To “lock heads” also means to come together to do some intensive thinking.  And that is essentially what happens in Scrum.

All “players” work very closely and in short sprints to achieve closely defined targets. Scrum includes short, frequent, and tightly structured meetings with highly effective documentation (the “sprint backlog“) so that everyone knows what has been done, what needs doing and who is doing it. The meetings are part of the iterative project framework, built with a tight work schedule but an evolving definition of the production process and the product itself. The goal is to produce the best quality possible, getting rid of planning constraints that could compromise that quality. The product has to evolve as it is tested and critiqued, improved and redefined. The incremental changes and targets are broken down into small jobs delegated and monitored in the sprint backlog.

Then there are roles that need to be defined, and responsibilities to be delegated. Scrum acknowledges that not all of the parties involved will be equally dedicated to the outcome. The authors divide the roles into “pigs” and “chickens“, as defined in a joke:

A pig and a chicken are walking down a road. The chicken looks at the pig and says, “Hey, why don’t we open a restaurant?” The pig looks back at the chicken and says, “Good idea, what do you want to call it?” The chicken thinks about it and says, “Why don’t we call it ‘Ham and Eggs’?” “I don’t think so,” says the pig, “I’d be committed but you’d only be involved.”

So the chickens – the users, managers and other stakeholders who contribute to the outcome – are all important participants, but the bacon will come from the product owner (the person keeping the product definition up-to-date in the product backlog) and the scrum master (the person making sure that everyone is working together as they should be) and the team itself – the people doing the programming.

That all sounds very good, and promises to save money and secure very high quality.
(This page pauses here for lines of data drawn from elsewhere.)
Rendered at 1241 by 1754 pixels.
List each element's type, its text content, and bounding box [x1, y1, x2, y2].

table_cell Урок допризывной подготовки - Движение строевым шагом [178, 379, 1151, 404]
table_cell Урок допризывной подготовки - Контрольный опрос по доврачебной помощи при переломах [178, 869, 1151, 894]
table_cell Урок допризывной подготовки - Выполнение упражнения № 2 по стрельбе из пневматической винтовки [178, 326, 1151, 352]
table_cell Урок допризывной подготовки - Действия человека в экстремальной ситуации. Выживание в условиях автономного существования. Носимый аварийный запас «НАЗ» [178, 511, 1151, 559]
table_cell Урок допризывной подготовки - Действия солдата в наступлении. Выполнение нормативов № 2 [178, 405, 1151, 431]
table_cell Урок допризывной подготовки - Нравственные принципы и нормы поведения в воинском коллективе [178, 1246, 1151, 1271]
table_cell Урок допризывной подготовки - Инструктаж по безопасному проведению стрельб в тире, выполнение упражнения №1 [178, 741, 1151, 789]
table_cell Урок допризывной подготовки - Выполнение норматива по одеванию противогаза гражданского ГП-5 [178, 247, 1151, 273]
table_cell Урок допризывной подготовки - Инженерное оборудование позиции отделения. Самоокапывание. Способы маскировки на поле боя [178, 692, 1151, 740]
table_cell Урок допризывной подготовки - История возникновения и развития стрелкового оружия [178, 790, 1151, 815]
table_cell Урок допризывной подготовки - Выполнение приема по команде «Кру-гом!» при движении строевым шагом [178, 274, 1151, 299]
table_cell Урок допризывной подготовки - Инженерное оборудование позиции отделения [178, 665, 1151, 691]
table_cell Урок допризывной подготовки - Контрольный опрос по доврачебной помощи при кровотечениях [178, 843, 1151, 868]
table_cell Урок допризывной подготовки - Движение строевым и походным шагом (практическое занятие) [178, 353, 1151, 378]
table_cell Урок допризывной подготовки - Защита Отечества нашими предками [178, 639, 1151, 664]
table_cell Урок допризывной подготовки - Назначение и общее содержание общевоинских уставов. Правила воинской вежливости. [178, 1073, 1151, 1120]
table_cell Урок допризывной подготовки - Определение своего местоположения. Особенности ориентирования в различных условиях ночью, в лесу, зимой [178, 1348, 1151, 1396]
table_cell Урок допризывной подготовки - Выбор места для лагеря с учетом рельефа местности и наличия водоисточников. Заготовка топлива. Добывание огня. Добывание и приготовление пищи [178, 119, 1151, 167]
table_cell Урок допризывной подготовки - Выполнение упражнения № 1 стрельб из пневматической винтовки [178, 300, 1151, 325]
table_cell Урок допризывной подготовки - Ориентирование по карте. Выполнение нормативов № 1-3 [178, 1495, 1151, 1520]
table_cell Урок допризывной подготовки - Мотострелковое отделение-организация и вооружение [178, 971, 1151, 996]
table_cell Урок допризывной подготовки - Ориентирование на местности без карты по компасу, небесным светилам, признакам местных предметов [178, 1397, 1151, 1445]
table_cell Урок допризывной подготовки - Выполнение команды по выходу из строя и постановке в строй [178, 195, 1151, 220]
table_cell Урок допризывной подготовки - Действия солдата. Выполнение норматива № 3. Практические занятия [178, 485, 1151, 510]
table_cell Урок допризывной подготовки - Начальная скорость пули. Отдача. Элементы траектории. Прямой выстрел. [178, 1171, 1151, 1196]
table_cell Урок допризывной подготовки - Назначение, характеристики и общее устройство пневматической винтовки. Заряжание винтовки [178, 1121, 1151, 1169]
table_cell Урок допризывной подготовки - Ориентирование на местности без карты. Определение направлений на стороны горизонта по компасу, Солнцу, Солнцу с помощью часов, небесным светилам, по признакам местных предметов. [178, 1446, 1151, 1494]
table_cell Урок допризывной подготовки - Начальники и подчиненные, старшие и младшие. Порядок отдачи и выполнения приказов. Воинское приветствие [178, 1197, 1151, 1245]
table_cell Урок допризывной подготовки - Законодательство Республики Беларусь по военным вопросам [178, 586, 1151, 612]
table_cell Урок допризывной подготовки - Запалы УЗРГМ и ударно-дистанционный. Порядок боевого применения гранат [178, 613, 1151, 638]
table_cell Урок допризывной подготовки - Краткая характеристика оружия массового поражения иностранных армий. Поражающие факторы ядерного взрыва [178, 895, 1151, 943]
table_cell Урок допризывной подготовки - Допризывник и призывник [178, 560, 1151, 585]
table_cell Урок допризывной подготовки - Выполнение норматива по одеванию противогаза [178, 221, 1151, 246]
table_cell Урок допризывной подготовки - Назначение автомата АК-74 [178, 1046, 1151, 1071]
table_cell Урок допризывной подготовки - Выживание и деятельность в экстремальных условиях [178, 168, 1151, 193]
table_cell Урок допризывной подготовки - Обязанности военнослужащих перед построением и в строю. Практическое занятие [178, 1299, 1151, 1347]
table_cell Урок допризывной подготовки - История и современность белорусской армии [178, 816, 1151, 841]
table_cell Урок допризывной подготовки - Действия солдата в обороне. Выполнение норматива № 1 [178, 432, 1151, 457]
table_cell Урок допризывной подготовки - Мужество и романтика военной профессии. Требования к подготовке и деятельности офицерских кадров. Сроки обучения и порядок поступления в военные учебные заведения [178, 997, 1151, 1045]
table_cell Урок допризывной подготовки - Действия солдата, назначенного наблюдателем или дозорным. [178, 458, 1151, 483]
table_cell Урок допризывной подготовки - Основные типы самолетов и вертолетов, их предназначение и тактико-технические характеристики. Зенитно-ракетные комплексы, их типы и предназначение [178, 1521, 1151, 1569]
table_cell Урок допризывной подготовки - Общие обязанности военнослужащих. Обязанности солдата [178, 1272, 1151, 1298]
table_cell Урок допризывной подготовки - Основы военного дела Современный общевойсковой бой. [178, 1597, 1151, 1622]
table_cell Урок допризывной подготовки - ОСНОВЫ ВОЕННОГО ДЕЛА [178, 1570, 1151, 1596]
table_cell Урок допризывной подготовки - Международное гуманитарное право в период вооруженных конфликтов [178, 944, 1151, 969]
But there are a number of puzzling points that are worth scrutinizing. First of all, it’s very tricky to get around the problem of not having a neatly defined product when you set up contracts and budgets. After all, the managers involved want to know what they will be getting.  Now, the product backlog is a great resource that shows you exactly where you are. But at the outset it is not clearly defined where exactly you are going – that evolves during the entire process. Additional costs may be incurred, or targets may need to be redefined. By contrast, standard projects have contracts with extensive functional specifications that define the targets in great detail and lay outbinding schedule in advance. With Scrum, who is to say if a project is running according to plan at any given point in time?

This is not as much of an issue if a company is applying the method internally, with the product owner marketing the product for his team. But if production has been outsourced and external service providers are producing the software, the product owner is in fact the product buyer. He needs to be involved in the Scrum process in a way that requires an unusual level of collaboration between the buyer and the seller, and this close collaboration is more native to internal projects, especially those run by innovative smaller companies.  One of the key issues, then, is risk management: Who bears the responsibility if problems arise that could postpone the delivery date, cause additional costs or change the focus in ways that were not foreseen and accepted by management? Interesting issues, aren’t they? So from what I have read and heard so far, Scrum seems a great way to go, but the people responsible will certainly be scrutinizing Scrum.